Völlig gelassen scheint Bea dem Treiben allerdings nicht zuzusehen. Ein Zeichen dafür ist die kürzlich beschlossene verstärkte Kooperation mit HP, die neben dem Bundling einer Testversion von Weblogic mit "HP-UX 11i" auch die Unterstützung aller weiteren Betriebssysteme des Partners vorsieht. Nach Ansicht von Hoppermann kann das Unternehmen durch Deals dieser Art kompensieren, dass es keine Hardware anbietet wie etwa IBM oder Sun. Damit sei es bei unternehmensweiten Geschäftsabschlüssen besser positioniert. "In Sachen Partnerschaften hat Bea kräftig aufgeholt", so der Analyst.
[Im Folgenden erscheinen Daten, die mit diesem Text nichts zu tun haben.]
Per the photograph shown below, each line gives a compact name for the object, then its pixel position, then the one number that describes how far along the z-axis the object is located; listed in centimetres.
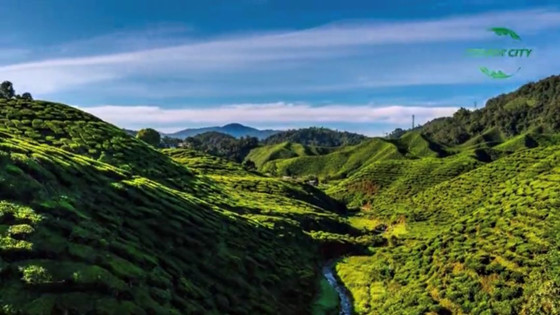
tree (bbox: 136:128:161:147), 19250
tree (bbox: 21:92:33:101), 18848
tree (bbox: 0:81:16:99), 17825
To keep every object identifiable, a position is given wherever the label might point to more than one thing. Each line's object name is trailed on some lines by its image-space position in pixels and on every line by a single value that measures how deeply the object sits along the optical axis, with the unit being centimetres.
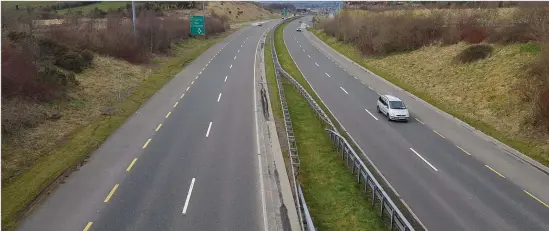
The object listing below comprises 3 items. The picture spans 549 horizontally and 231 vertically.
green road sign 7031
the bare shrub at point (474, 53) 3944
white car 2872
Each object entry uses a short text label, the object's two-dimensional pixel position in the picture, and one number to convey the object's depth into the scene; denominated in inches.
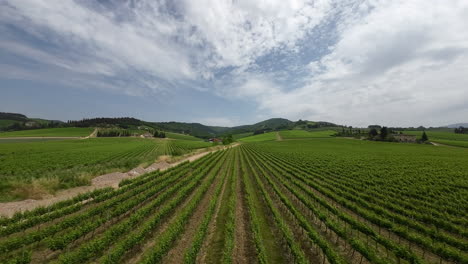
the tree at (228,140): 4365.7
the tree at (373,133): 4261.3
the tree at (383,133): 3949.3
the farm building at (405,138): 3997.0
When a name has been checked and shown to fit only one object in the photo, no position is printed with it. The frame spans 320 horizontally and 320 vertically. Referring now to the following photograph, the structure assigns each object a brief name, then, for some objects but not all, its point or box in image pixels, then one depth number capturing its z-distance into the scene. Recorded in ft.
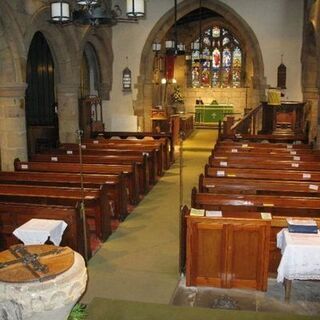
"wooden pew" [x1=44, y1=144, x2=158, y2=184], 32.22
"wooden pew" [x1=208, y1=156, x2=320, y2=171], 26.53
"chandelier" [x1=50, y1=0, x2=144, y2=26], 21.11
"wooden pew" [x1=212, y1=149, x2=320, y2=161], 28.81
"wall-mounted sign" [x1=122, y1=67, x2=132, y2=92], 50.06
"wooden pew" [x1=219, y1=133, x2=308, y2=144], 38.88
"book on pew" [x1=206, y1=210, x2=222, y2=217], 16.36
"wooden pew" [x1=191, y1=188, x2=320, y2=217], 18.33
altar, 69.26
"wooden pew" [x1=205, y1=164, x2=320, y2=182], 23.88
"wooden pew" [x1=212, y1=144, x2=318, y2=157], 30.47
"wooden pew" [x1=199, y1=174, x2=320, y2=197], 21.04
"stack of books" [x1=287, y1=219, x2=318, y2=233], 15.71
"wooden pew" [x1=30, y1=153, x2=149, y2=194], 29.68
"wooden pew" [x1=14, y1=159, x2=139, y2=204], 26.96
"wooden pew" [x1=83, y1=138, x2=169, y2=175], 35.68
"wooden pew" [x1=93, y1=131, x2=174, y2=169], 41.11
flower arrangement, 70.28
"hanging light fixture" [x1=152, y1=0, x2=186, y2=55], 40.83
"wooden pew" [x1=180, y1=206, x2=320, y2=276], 16.62
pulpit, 40.81
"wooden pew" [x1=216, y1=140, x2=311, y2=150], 33.11
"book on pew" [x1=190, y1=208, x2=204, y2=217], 16.30
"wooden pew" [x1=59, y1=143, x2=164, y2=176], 34.45
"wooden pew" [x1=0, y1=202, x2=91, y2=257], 18.16
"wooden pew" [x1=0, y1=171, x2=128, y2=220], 23.79
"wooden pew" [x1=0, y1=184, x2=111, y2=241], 20.45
Auch mit Intel arbeitet Bea zusammen, um die im Januar erworbene Java Virtual Machine "Jrockit" für 32-Bit-Windows-2000 und Red Hat Linux zu optimieren. Zwar laufen heute rund 65 Prozent der Weblogic-Installationen unter Solaris. Offenbar will Bea bei der Auswahl von Betriebssystem und Hardware künftig aber auch Alternativen zu Solaris/Sparc empfehlen können.

Im Dienstleistungsgeschäft, auf das - Wartungs- und Update-Einahmen miteingerechnet - mittlerweile rund 40 Prozent der Gesamtumsätze entfallen, sucht Bea ebenfalls die Nähe zu HP. Gleichzeitig hofft man, von der Übernahme von Price-Waterhouse-Coopers durch IBM profitieren zu können. Laut Jackson hat dieser Deal Systemintegratoren und Bea-Partner wie Accenture, EDS oder KPMG verunsichert und noch näher "zu uns getrieben".

Die Frage bleibt offen, wie Bea die Gratwanderung zwischen Konkurrenz und Abhängigkeit von Partnern meistern wird. Der Hersteller betont zwar, dass seine Kunden neben den Weblogic-Lizenzen vor allem die neuen Produkte hinzukaufen. So soll Weblogic Portal bereits bei 650 Anwendern im Einsatz sein. Da Bea die Umsätze nicht nach Produkten ausweist, ist momentan jedoch schwer zu sagen, ob sich die neue Plattformstrategie auszahlt.

Beim Vertrieb will Bea die bisherige Richtung unterdessen beibehalten: "Unser Geschäftsmodell basiert darauf, möglichst viele Lizenzen des J2EE-Servers zu verkaufen", so Jackson. Eine sinnvolle Strategie, meint Analyst Hoppermann: "Bea braucht sich nicht als allumfassender Anbieter zu positionieren. Mit ihrem Know-how und einem weiteren Ausbau von Partnerschaften ist die Company gut aufgestellt."

Zudem sei die finanzielle Situation stabil. Bea habe die operativen Ausgaben gegenüber dem Vorjahr stark gesenkt und dabei vor allem die Sales- und Marketing-Kosten reduziert. Auf diese Weise seien in den ersten drei Quartalen dieses Jahres rund 160 Millionen Dollar eingespart worden. Hinzu komme, dass das Umlaufvermögen in den vergangenen Quartalen auf inzwischen fast 1,4 Milliarden Dollar gestiegen sei. "Damit ist Bea in einer hervorragenden Ausgangsposition - nicht nur für künftige Investitionen in Forschung und Entwicklung, sondern auch im Hinblick auf mögliche Übernahmen."